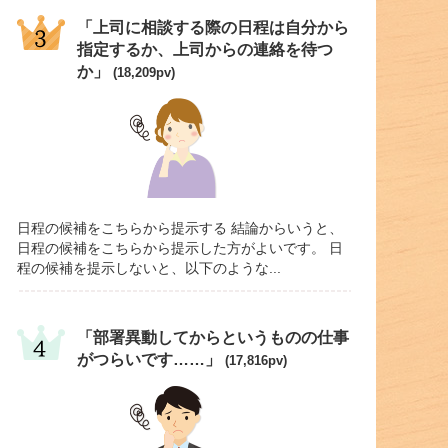
「上司に相談する際の日程は自分から
指定するか、上司からの連絡を待つ
か」
(18,209pv)
日程の候補をこちらから提示する 結論からいうと、
日程の候補をこちらから提示した方がよいです。 日
程の候補を提示しないと、以下のような...
「部署異動してからというものの仕事
がつらいです……」
(17,816pv)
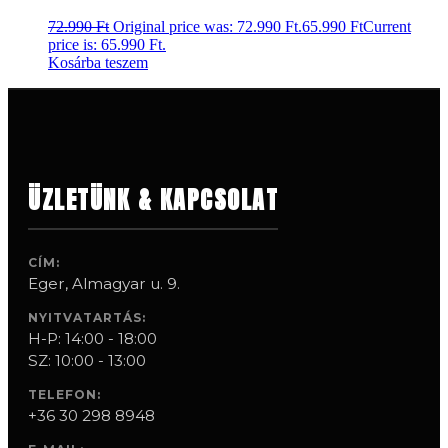
72.990
Ft
Original price was: 72.990 Ft.
65.990
Ft
Current
price is: 65.990 Ft.
Kosárba teszem
ÜZLETÜNK & KAPCSOLAT
CÍM:
Eger, Almagyar u. 9.
NYITVATARTÁS:
H-P: 14:00 - 18:00
SZ: 10:00 - 13:00
TELEFON:
+36 30 298 8948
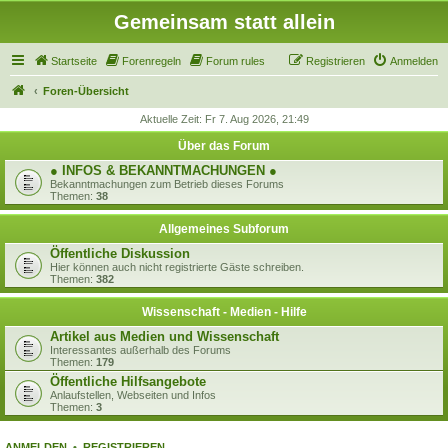
Gemeinsam statt allein
Startseite
Forenregeln
Forum rules
Registrieren
Anmelden
Foren-Übersicht
Aktuelle Zeit: Fr 7. Aug 2026, 21:49
Über das Forum
● INFOS & BEKANNTMACHUNGEN ●
Bekanntmachungen zum Betrieb dieses Forums
Themen:
38
Allgemeines Subforum
Öffentliche Diskussion
Hier können auch nicht registrierte Gäste schreiben.
Themen:
382
Wissenschaft - Medien - Hilfe
Artikel aus Medien und Wissenschaft
Interessantes außerhalb des Forums
Themen:
179
Öffentliche Hilfsangebote
Anlaufstellen, Webseiten und Infos
Themen:
3
ANMELDEN
•
REGISTRIEREN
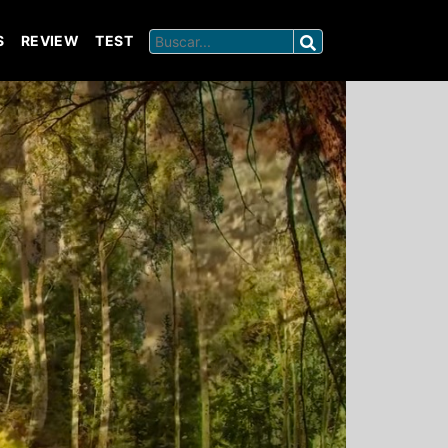
S
REVIEW
TEST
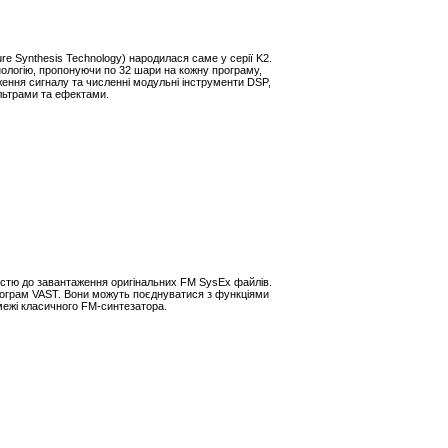
cture Synthesis Technology) народилася саме у серії K2.
ологію, пропонуючи по 32 шари на кожну програму,
ження сигналу та численні модульні інструменти DSP,
льтрами та ефектами.
істю до завантаження оригінальних FM SysEx файлів.
ограм VAST. Вони можуть поєднуватися з функціями
межі класичного FM-синтезатора.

Task to carry out: Gather every line in the listing that contains the word "Forums", and copy each of those lines in full.

Response area:
Bekanntmachungen zum Betrieb dieses Forums
Interessantes außerhalb des Forums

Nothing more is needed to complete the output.